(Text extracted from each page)
[Start of section]

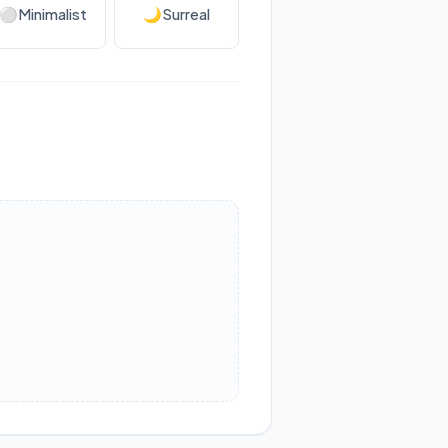
⚪
Minimalist
🌙
Surreal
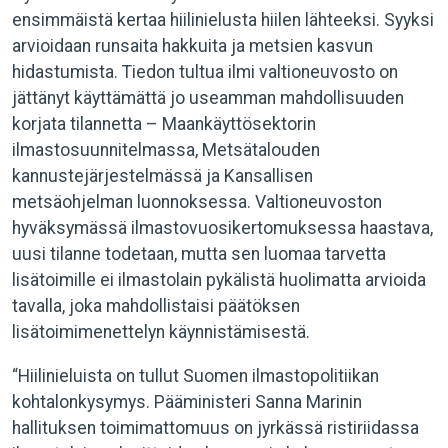
ensimmäistä kertaa hiilinielusta hiilen lähteeksi. Syyksi
arvioidaan runsaita hakkuita ja metsien kasvun
hidastumista. Tiedon tultua ilmi valtioneuvosto on
jättänyt käyttämättä jo useamman mahdollisuuden
korjata tilannetta – Maankäyttösektorin
ilmastosuunnitelmassa, Metsätalouden
kannustejärjestelmässä ja Kansallisen
metsäohjelman luonnoksessa. Valtioneuvoston
hyväksymässä ilmastovuosikertomuksessa haastava,
uusi tilanne todetaan, mutta sen luomaa tarvetta
lisätoimille ei ilmastolain pykälistä huolimatta arvioida
tavalla, joka mahdollistaisi päätöksen
lisätoimimenettelyn käynnistämisestä.
“Hiilinieluista on tullut Suomen ilmastopolitiikan
kohtalonkysymys. Pääministeri Sanna Marinin
hallituksen toimimattomuus on jyrkässä ristiriidassa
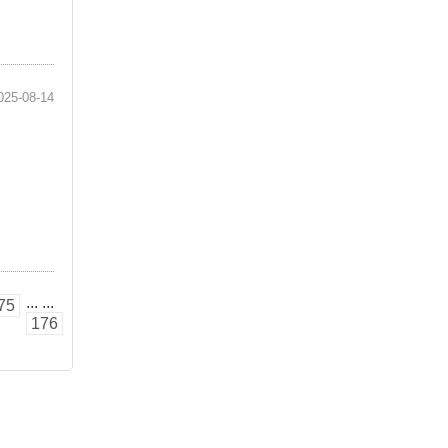
025-08-14
...
...
75
176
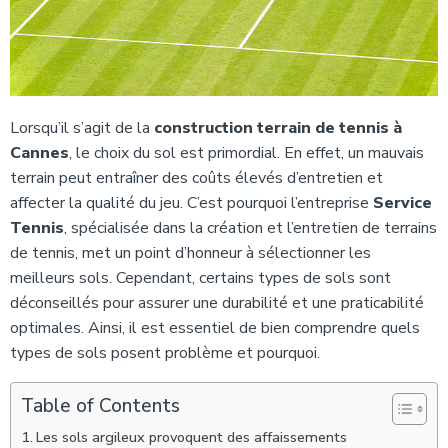
Lorsqu’il s’agit de la
construction terrain de tennis à
Cannes
, le choix du sol est primordial. En effet, un mauvais
terrain peut entraîner des coûts élevés d’entretien et
affecter la qualité du jeu. C’est pourquoi l’entreprise
Service
Tennis
, spécialisée dans la création et l’entretien de terrains
de tennis, met un point d’honneur à sélectionner les
meilleurs sols. Cependant, certains types de sols sont
déconseillés pour assurer une durabilité et une praticabilité
optimales. Ainsi, il est essentiel de bien comprendre quels
types de sols posent problème et pourquoi.
Table of Contents
Les sols argileux provoquent des affaissements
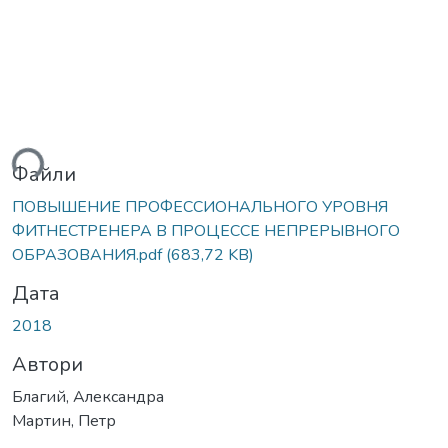
ься...
Файли
ПОВЫШЕНИЕ ПРОФЕССИОНАЛЬНОГО УРОВНЯ
ФИТНЕСТРЕНЕРА В ПРОЦЕССЕ НЕПРЕРЫВНОГО
ОБРАЗОВАНИЯ.pdf
(683,72 KB)
Дата
2018
Автори
Благий, Александра
Мартин, Петр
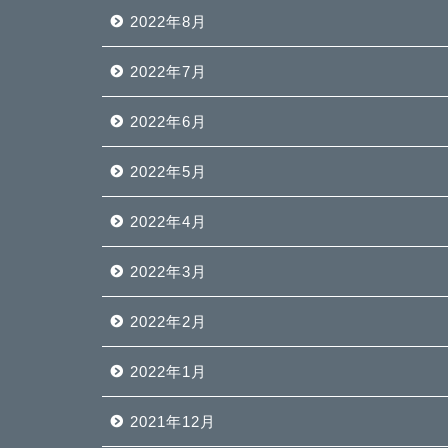
2022年8月
2022年7月
2022年6月
2022年5月
2022年4月
2022年3月
2022年2月
2022年1月
2021年12月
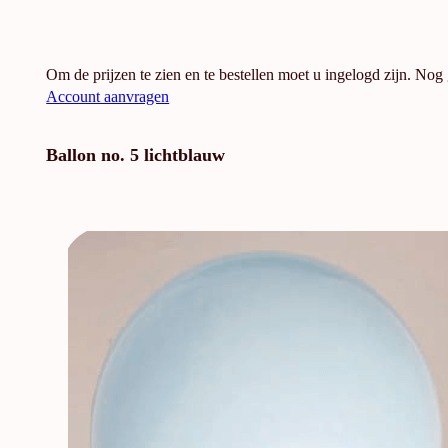
Om de prijzen te zien en te bestellen moet u ingelogd zijn. Nog
Account aanvragen
Ballon no. 5 lichtblauw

[End of section]

WHAT IS NEEDED — Set down every line of text in the data above word for word and in the same order, leaving the pictures out of your answer.

WRITTEN REPLY —
⚪
Minimalist
🌙
Surreal
ensimmäistä kertaa hiilinielusta hiilen lähteeksi. Syyksi
arvioidaan runsaita hakkuita ja metsien kasvun
hidastumista. Tiedon tultua ilmi valtioneuvosto on
jättänyt käyttämättä jo useamman mahdollisuuden
korjata tilannetta – Maankäyttösektorin
ilmastosuunnitelmassa, Metsätalouden
kannustejärjestelmässä ja Kansallisen
metsäohjelman luonnoksessa. Valtioneuvoston
hyväksymässä ilmastovuosikertomuksessa haastava,
uusi tilanne todetaan, mutta sen luomaa tarvetta
lisätoimille ei ilmastolain pykälistä huolimatta arvioida
tavalla, joka mahdollistaisi päätöksen
lisätoimimenettelyn käynnistämisestä.
“Hiilinieluista on tullut Suomen ilmastopolitiikan
kohtalonkysymys. Pääministeri Sanna Marinin
hallituksen toimimattomuus on jyrkässä ristiriidassa
025-08-14
...
...
75
176
Lorsqu’il s’agit de la
construction terrain de tennis à
Cannes
, le choix du sol est primordial. En effet, un mauvais
terrain peut entraîner des coûts élevés d’entretien et
affecter la qualité du jeu. C’est pourquoi l’entreprise
Service
Tennis
, spécialisée dans la création et l’entretien de terrains
de tennis, met un point d’honneur à sélectionner les
meilleurs sols. Cependant, certains types de sols sont
déconseillés pour assurer une durabilité et une praticabilité
optimales. Ainsi, il est essentiel de bien comprendre quels
types de sols posent problème et pourquoi.
Table of Contents
Les sols argileux provoquent des affaissements
ься...
Файли
ПОВЫШЕНИЕ ПРОФЕССИОНАЛЬНОГО УРОВНЯ
ФИТНЕСТРЕНЕРА В ПРОЦЕССЕ НЕПРЕРЫВНОГО
ОБРАЗОВАНИЯ.pdf
(683,72 KB)
Дата
2018
Автори
Благий, Александра
Мартин, Петр
2022年8月
2022年7月
2022年6月
2022年5月
2022年4月
2022年3月
2022年2月
2022年1月
2021年12月
Om de prijzen te zien en te bestellen moet u ingelogd zijn. Nog
Account aanvragen
Ballon no. 5 lichtblauw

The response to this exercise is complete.